A Francophilo is defined as ‘someone who hates the French but loves their patisseries’. And that’s me. I like to invent new words when the old ones don’t work any more.
Though I don’t really ‘hate’ the French in any real sense, I just hate the thought of them. Well, the French men that is. Don’t mind thinking about their women at all. Something I seem to share with their president. Though he’s a big supporter of the ‘actions speak louder’ campaign.
And apparently, London has between 300,000 and 400,000 French nationals living here.

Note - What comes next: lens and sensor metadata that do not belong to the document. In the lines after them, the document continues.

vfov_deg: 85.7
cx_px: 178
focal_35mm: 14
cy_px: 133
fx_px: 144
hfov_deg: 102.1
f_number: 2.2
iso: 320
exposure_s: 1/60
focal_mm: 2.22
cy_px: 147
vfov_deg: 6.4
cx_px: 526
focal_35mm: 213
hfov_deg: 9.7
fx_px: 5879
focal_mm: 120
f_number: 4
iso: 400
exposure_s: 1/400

Which means to me that there are 100,000 French people pretty much unaccounted for. I mean, they’re either here or they’re not. They can’t all be on Eurostar (at the time of the counting), nor out the house shagging someone else’s wife, surely. The Missing. They’ll make a movie of it.

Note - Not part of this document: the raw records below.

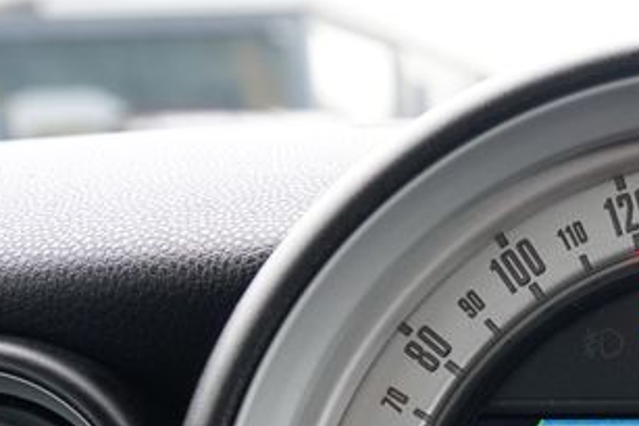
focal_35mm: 80
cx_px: 737
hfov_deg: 23.5
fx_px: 1421
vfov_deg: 15.8
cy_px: 621
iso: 1250
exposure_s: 1/160
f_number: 4
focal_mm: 24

400,000 French people left to come to London… but only 300,000 arrived!!!!
They’re all here (making London France’s 6th largest city) because of Mnsr Hollande. Not in moral protest, the French have absolutely no moral standards whatsoever as anyone knows who’s ever stood in a lift queue in Courchevel. Bloody savages. But here because their pres. decided to tax them at 85% so he can get enough money to trade in his motor-scooter for a nice Renault Clio as befits the leader of a major European restaurant.
There are parts of Kensington now where English is not spoken. The shops will only serve you in French, the staff are all appallingly rude and arrogant and there are gateaux everywhere.
I despair, but still remain keen to find these 100,000 errant Frogs in case they all turn up at my house seeking asylum.
I love Tai Chi. My new ‘thing’. My main event. Its a wonderful form of relaxation, stretching, exercise and brutal violence. You go from philosophical meditation to broken collarbones in 0.6 seconds. Its where Marcel Proust meets Bruce Lee. And I don’t mean ‘in heaven’.
Last night we abandoned the more meditative and used each other as punch-bags. STAB-KICK-JAB-CROSS-JAB-KNEE-ROUNDHOUSE-KICK, and repeat as the victim glides backwards across the room holding up the punchbags. And repeat, and repeat, until someone either dies or you’re sweating so much you might drown.
I ended up with 2 rather nasty blisters on two of my rather nasty toes. I may sue.